Kittel Bogo

Scrivere racconti è per me una specie di liberazione. Un esercizio di pratica antiossidante. Ci sono periodi che scrivo come un matto, computer acceso costantemente, testa impegnata, non mi distrae niente, tengo il bicchiere pieno e le mani sciolte. Poi ci sono invece periodi che non scrivo, non leggo, faccio fatica a sorridere e faccio fatica a tirare avanti.
Capita, son mica sempre tutte rose e fiori e sberleffi. E allora poi ti viene di pensare, e dopo un pò che pensi, ti viene di stare peggio. E allora accendi il computer.

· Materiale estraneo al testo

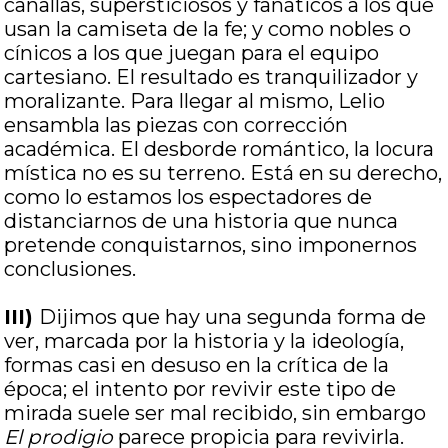
canallas, supersticiosos y fanáticos a los que
usan la camiseta de la fe; y como nobles o
cínicos a los que juegan para el equipo
cartesiano. El resultado es tranquilizador y
moralizante. Para llegar al mismo, Lelio
ensambla las piezas con corrección
académica. El desborde romántico, la locura
mística no es su terreno. Está en su derecho,
como lo estamos los espectadores de
distanciarnos de una historia que nunca
pretende conquistarnos, sino imponernos
conclusiones.
III)
Dijimos que hay una segunda forma de
ver, marcada por la historia y la ideología,
formas casi en desuso en la crítica de la
época; el intento por revivir este tipo de
mirada suele ser mal recibido, sin embargo
El prodigio
parece propicia para revivirla.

Wordpad.
Hai davanti uno schermo... tic, tic, tic... proprio come una pioggia sottile.

 

 

 

 

 

Danza alla falda bianca

Collana "I libri di Prospettiva"

 

ISBN 88-7418-012-8
Pagg. 98
Prezzo € 7,00

"Guardavo il sottobicchiere e il panno arancione sotto al sottobicchiere, riflettendo sul fatto che al barista non piacesse proprio pulire il bancone.
Quando arrivò il mio drink lo sistemai nell'unico spazio disponibile tra una lunga fila di panni belli stesi e quei cazzo di sottobicchieri di carta.
Il barista pelato mi guardò con un filo di compassione.
"Sono quindicimila."
Tirai fuori due banconote da dieci spiegazzate e pagai lentamente.
E’ una cosa che infastidisce i baristi pelati."